• **ENTRIES SUPPLIED**
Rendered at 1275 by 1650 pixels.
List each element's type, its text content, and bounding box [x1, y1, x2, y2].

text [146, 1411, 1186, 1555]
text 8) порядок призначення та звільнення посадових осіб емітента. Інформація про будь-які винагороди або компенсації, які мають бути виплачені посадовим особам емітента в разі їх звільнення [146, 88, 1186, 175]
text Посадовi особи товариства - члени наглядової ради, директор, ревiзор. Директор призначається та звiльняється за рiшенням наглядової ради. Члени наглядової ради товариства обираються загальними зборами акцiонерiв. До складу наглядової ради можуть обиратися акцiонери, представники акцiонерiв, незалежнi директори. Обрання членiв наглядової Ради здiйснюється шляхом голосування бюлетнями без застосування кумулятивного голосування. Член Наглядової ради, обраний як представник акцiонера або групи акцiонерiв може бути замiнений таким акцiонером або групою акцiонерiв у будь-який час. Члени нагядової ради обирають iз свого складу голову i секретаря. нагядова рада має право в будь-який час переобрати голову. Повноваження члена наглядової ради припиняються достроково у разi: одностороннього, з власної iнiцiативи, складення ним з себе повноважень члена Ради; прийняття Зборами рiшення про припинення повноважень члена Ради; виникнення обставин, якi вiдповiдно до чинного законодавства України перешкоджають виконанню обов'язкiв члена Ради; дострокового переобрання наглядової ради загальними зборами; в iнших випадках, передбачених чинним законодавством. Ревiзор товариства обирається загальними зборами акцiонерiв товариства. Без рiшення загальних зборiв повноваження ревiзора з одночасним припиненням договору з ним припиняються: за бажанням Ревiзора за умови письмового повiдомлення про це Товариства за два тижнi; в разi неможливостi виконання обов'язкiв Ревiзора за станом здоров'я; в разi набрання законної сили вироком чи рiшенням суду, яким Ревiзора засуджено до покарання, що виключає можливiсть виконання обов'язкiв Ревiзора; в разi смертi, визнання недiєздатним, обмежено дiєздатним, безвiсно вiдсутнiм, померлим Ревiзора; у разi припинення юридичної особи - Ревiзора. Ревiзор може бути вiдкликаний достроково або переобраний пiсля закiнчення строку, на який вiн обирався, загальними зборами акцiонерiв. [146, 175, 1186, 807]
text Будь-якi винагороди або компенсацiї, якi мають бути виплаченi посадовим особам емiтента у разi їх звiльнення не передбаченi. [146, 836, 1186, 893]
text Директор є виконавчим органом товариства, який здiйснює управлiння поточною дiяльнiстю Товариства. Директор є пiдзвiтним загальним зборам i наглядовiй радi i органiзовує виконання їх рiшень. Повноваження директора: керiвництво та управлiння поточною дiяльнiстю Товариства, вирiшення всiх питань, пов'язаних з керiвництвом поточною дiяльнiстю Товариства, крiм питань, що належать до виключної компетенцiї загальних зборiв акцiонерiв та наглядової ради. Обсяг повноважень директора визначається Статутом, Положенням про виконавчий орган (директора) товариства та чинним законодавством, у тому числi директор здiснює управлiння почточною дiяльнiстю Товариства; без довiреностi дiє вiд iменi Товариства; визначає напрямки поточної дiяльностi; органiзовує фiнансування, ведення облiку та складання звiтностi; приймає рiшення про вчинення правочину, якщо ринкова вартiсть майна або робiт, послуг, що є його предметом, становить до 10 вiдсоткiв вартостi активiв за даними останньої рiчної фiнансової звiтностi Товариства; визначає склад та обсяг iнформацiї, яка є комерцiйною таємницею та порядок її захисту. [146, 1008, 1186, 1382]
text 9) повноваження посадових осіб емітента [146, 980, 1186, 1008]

• **WHAT YOU SHOULD DO**
Copy all lines from the material that include "посадових".

• **OUTPUT FOR THIS EXERCISE**
text 8) порядок призначення та звільнення посадових осіб емітента. Інформація про будь-які винагороди або компенсації, які мають бути виплачені посадовим особам емітента в разі їх звільнення [146, 88, 1186, 175]
text 9) повноваження посадових осіб емітента [146, 980, 1186, 1008]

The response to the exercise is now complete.